When I finally reached my classroom I was beyond relieved. I already knew my teacher, one of many perks of going to the same school where your mom teaches, and I was excited about her class, Identity and Ethnic Studies.

Our first activity was a game called Stand and Declare: The teacher reads a statement and students who feel the statement is true about themselves are instructed to stand silently. The idea is that the statements get deeper and more personal as the game progresses, but you have to start out easy. And what could be easier than the most basic aspect of human identity, the first question asked about a newborn baby? As my teacher read the first statement aloud, “Stand if you’re a girl,” my heart dropped.

What was supposed to be an easy question, a throw-away, a way to break the ice before delving into more personal issues, was for me a question I had been grappling with since elementary school. With what ease that teacher, herself a lesbian feminist, asked me to completely define my identity, something much more complex than standing for five seconds could ever express, something that I had been struggling with for years and continue to struggle with to this day. The simplicity of the question in her mind was apparent to me.

Although I was unsurprised, having lived my entire life in a world defined by a gender binary system, I was still angry.

That an otherwise excellent and caring teacher could so quickly alienate some of her students is a reflection of the way gender identity is taught and viewed in schools: the first and ever-present question on any school form, the gendered bathroom system, boys vs. girls locker rooms and sports teams. Even without looking beyond high school, it is clear how sharply gender divides and defines student life. For many this division is simple and their place on one side of the gender line is clear, but not for me—and I’m not the only one in this situation.

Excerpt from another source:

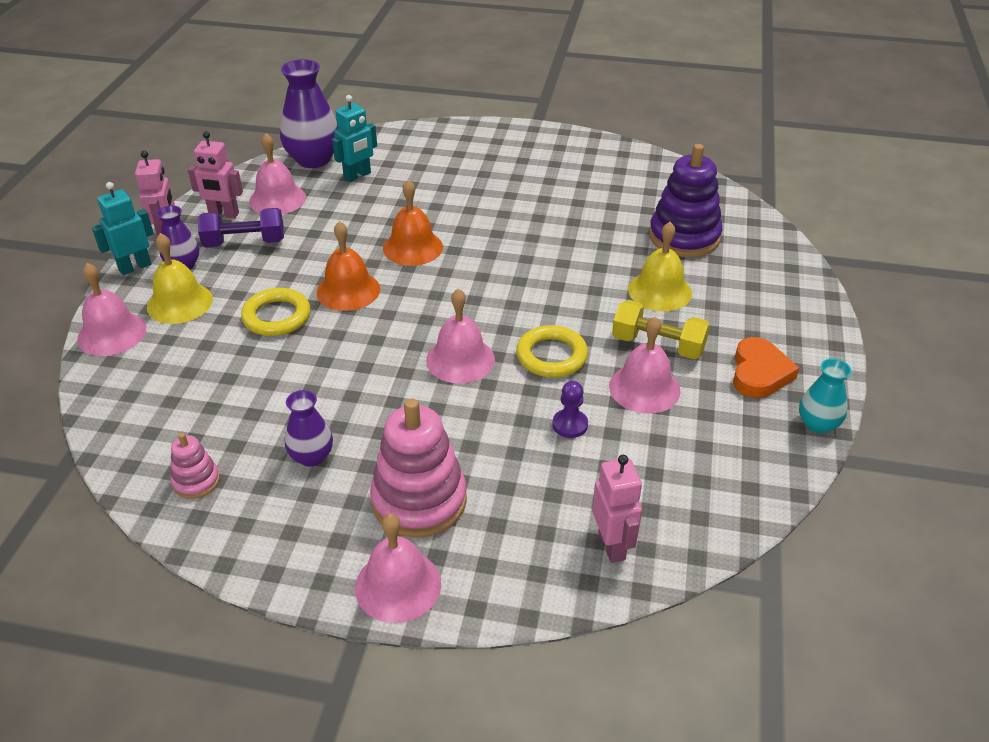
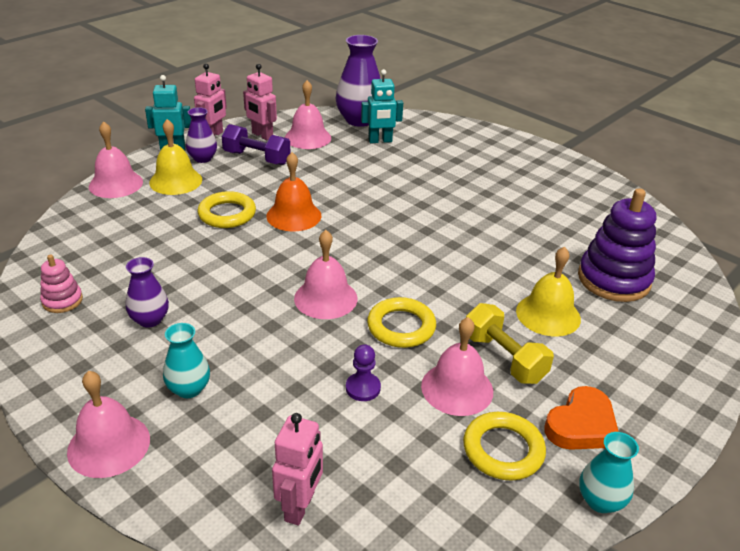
camera: 30 degrees right, 5 degrees down
(413, 247) = (371, 203): orange bell -> none
(419, 500) = (189, 389): pink stacking toy -> turquoise vase
(721, 421) = (503, 450): none -> yellow ring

Looking for Language, Looking for Community
For years I have struggled with finding my place in the gender binary. In elementary school I was constantly mistaken for a boy. I didn’t feel comfortable in the girls bathroom, so I would wait until after school, even if I was in agony. I always played on sports teams that were predominantly boys and, up until 4th grade, most of my friends were boys. By the time I reached middle school, I was pretty good at flying under the radar. Except for when I had to change for gym, I could manage to never be in a situation where I had to outwardly define my gender.